* **WHAT IS BEING ASKED**:
Repeat the records exactly, with one exception: no images.

[Dataset entries]
_ _ _ _ _ _ _

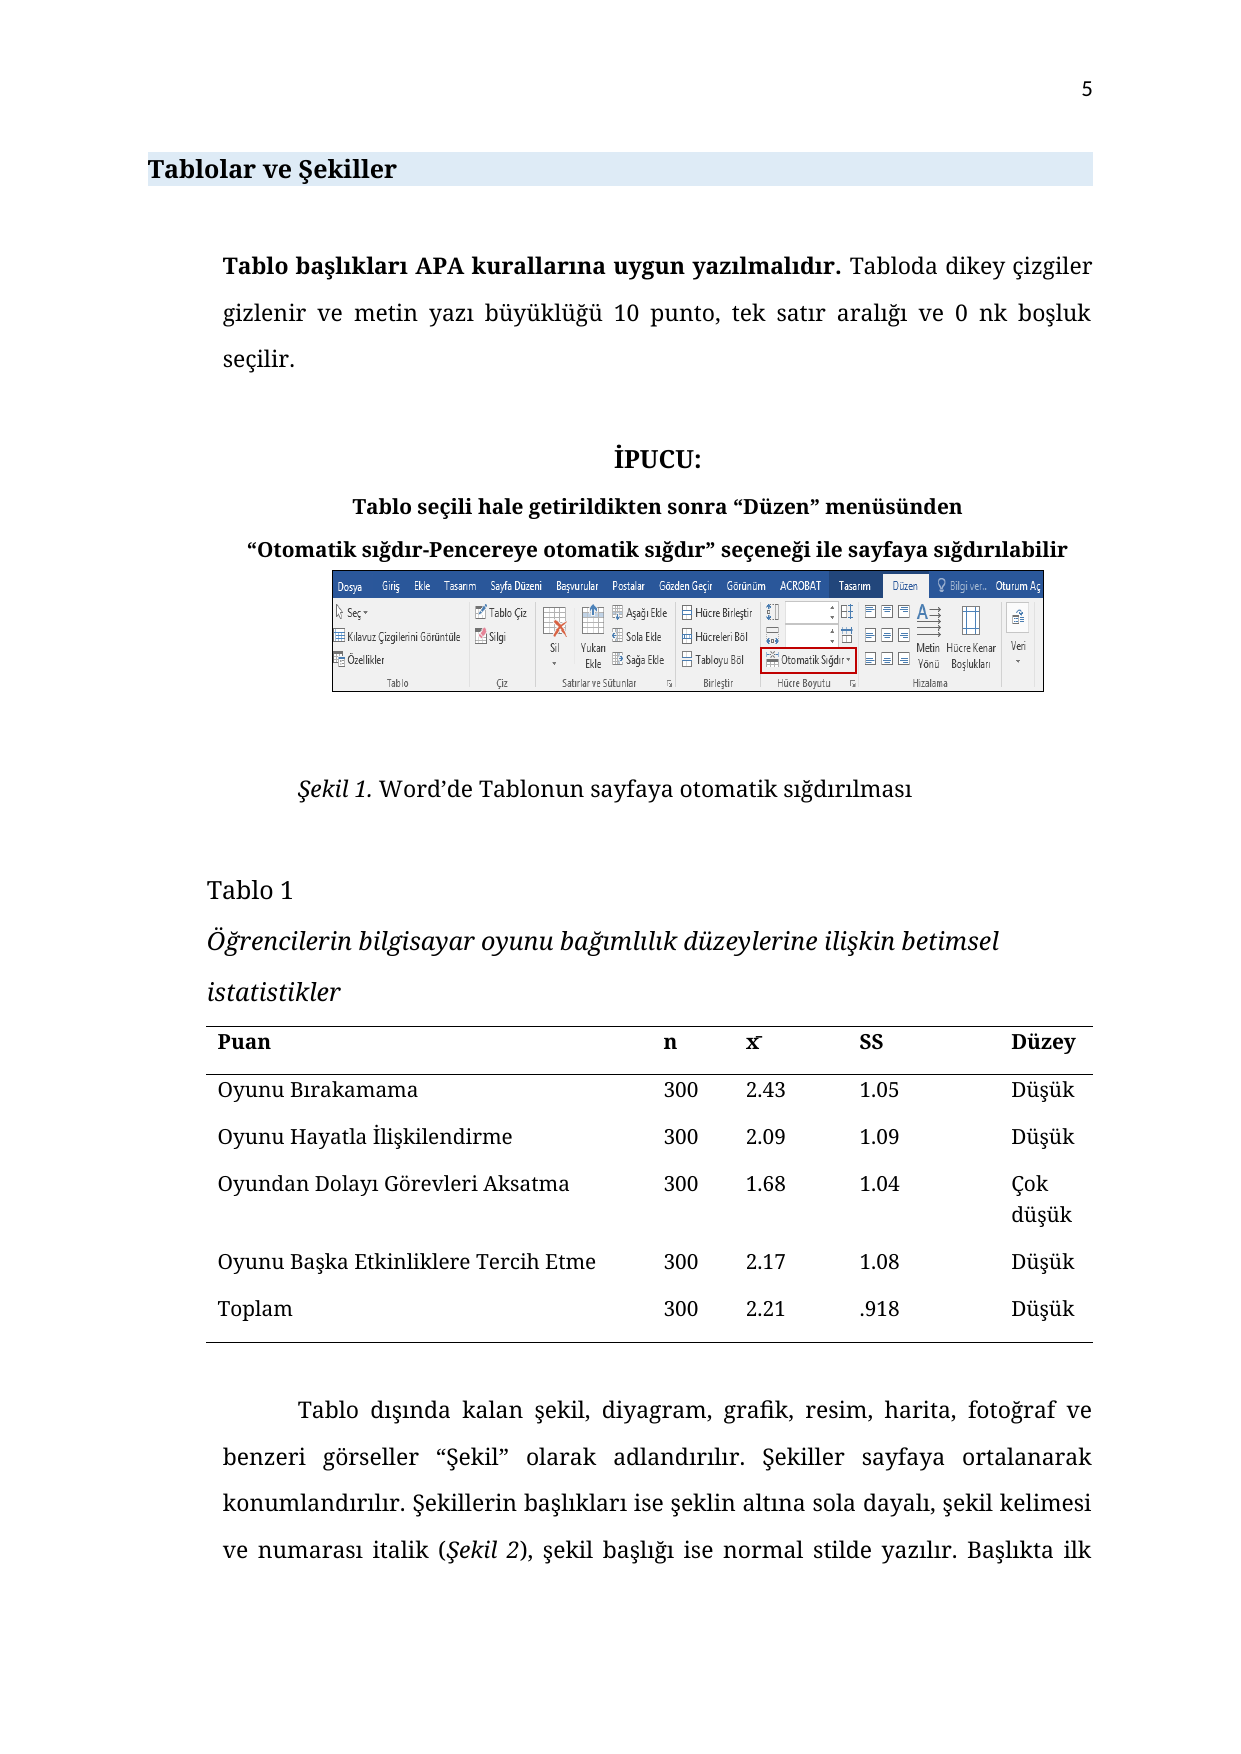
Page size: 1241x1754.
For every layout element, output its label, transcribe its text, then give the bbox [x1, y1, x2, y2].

text Tablo seçili hale getirildikten sonra “Düzen” menüsünden [223, 492, 1093, 521]
table_cell 1.05 [848, 1075, 1000, 1122]
table_cell Çok düşük [1000, 1169, 1093, 1247]
table_cell 1.68 [734, 1169, 848, 1247]
text Öğrencilerin bilgisayar oyunu bağımlılık düzeylerine ilişkin betimsel istatistikler [207, 924, 1093, 1009]
table_cell 300 [652, 1075, 734, 1122]
text Tablolar ve Şekiller [148, 152, 1093, 186]
table_cell Düşük [1000, 1122, 1093, 1169]
table_cell Oyundan Dolayı Görevleri Aksatma [206, 1169, 652, 1247]
table_cell Oyunu Başka Etkinliklere Tercih Etme [206, 1247, 652, 1294]
table_cell Düşük [1000, 1075, 1093, 1122]
text “Otomatik sığdır-Pencereye otomatik sığdır” seçeneği ile sayfaya sığdırılabilir (Şekil 1). [223, 535, 1093, 606]
table_cell 1.09 [848, 1122, 1000, 1169]
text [223, 1394, 1093, 1566]
table_cell 300 [652, 1294, 734, 1342]
table_cell Oyunu Bırakamama [206, 1075, 652, 1122]
table_cell 2.09 [734, 1122, 848, 1169]
text Şekil 1. Word’de Tablonun sayfaya otomatik sığdırılması [207, 773, 1093, 804]
table_header Düzey [1000, 1027, 1093, 1074]
table_cell 300 [652, 1122, 734, 1169]
table_cell .918 [848, 1294, 1000, 1342]
text Tablo 1 [207, 873, 1093, 907]
table_cell 1.04 [848, 1169, 1000, 1247]
picture [333, 571, 1043, 691]
table_cell Oyunu Hayatla İlişkilendirme [206, 1122, 652, 1169]
table_cell 2.21 [734, 1294, 848, 1342]
text İPUCU: [223, 441, 1093, 475]
table_header Puan [206, 1027, 652, 1074]
table_cell 300 [652, 1169, 734, 1247]
table_cell Toplam [206, 1294, 652, 1342]
table_cell 2.43 [734, 1075, 848, 1122]
table_cell 2.17 [734, 1247, 848, 1294]
table_cell 300 [652, 1247, 734, 1294]
table_cell Düşük [1000, 1247, 1093, 1294]
table_header n [652, 1027, 734, 1074]
table_header SS [848, 1027, 1000, 1074]
table_cell 1.08 [848, 1247, 1000, 1294]
table_header x̄ [734, 1027, 848, 1074]
table_cell Düşük [1000, 1294, 1093, 1342]
text Tablo başlıkları APA kurallarına uygun yazılmalıdır. Tabloda dikey çizgiler gizlenir ve metin yazı büyüklüğü 10 punto, tek satır aralığı ve 0 nk boşluk seçilir. [223, 250, 1093, 375]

_ _ _ _ _ _ _

* **ANSWER TO THIS PROBLEM**:
Page size: 1241x1754.
For every layout element, output its label, transcribe its text, then give the bbox [x1, y1, x2, y2].

text Tablo seçili hale getirildikten sonra “Düzen” menüsünden [223, 492, 1093, 521]
table_cell 1.05 [848, 1075, 1000, 1122]
table_cell Çok düşük [1000, 1169, 1093, 1247]
table_cell 1.68 [734, 1169, 848, 1247]
text Öğrencilerin bilgisayar oyunu bağımlılık düzeylerine ilişkin betimsel istatistikler [207, 924, 1093, 1009]
table_cell 300 [652, 1075, 734, 1122]
text Tablolar ve Şekiller [148, 152, 1093, 186]
table_cell Düşük [1000, 1122, 1093, 1169]
table_cell Oyundan Dolayı Görevleri Aksatma [206, 1169, 652, 1247]
table_cell Oyunu Başka Etkinliklere Tercih Etme [206, 1247, 652, 1294]
table_cell Düşük [1000, 1075, 1093, 1122]
text “Otomatik sığdır-Pencereye otomatik sığdır” seçeneği ile sayfaya sığdırılabilir (Şekil 1). [223, 535, 1093, 606]
table_cell 1.09 [848, 1122, 1000, 1169]
text [223, 1394, 1093, 1566]
table_cell 300 [652, 1294, 734, 1342]
table_cell Oyunu Bırakamama [206, 1075, 652, 1122]
table_cell 2.09 [734, 1122, 848, 1169]
text Şekil 1. Word’de Tablonun sayfaya otomatik sığdırılması [207, 773, 1093, 804]
table_header Düzey [1000, 1027, 1093, 1074]
table_cell 300 [652, 1122, 734, 1169]
table_cell .918 [848, 1294, 1000, 1342]
text Tablo 1 [207, 873, 1093, 907]
table_cell 1.04 [848, 1169, 1000, 1247]
picture [333, 571, 1043, 691]
table_cell Oyunu Hayatla İlişkilendirme [206, 1122, 652, 1169]
table_cell 2.21 [734, 1294, 848, 1342]
text İPUCU: [223, 441, 1093, 475]
table_header Puan [206, 1027, 652, 1074]
table_cell 300 [652, 1169, 734, 1247]
table_cell Toplam [206, 1294, 652, 1342]
table_cell 2.43 [734, 1075, 848, 1122]
table_cell 2.17 [734, 1247, 848, 1294]
table_cell 300 [652, 1247, 734, 1294]
table_cell Düşük [1000, 1247, 1093, 1294]
table_header n [652, 1027, 734, 1074]
table_header SS [848, 1027, 1000, 1074]
table_cell 1.08 [848, 1247, 1000, 1294]
table_header x̄ [734, 1027, 848, 1074]
table_cell Düşük [1000, 1294, 1093, 1342]
text Tablo başlıkları APA kurallarına uygun yazılmalıdır. Tabloda dikey çizgiler gizlenir ve metin yazı büyüklüğü 10 punto, tek satır aralığı ve 0 nk boşluk seçilir. [223, 250, 1093, 375]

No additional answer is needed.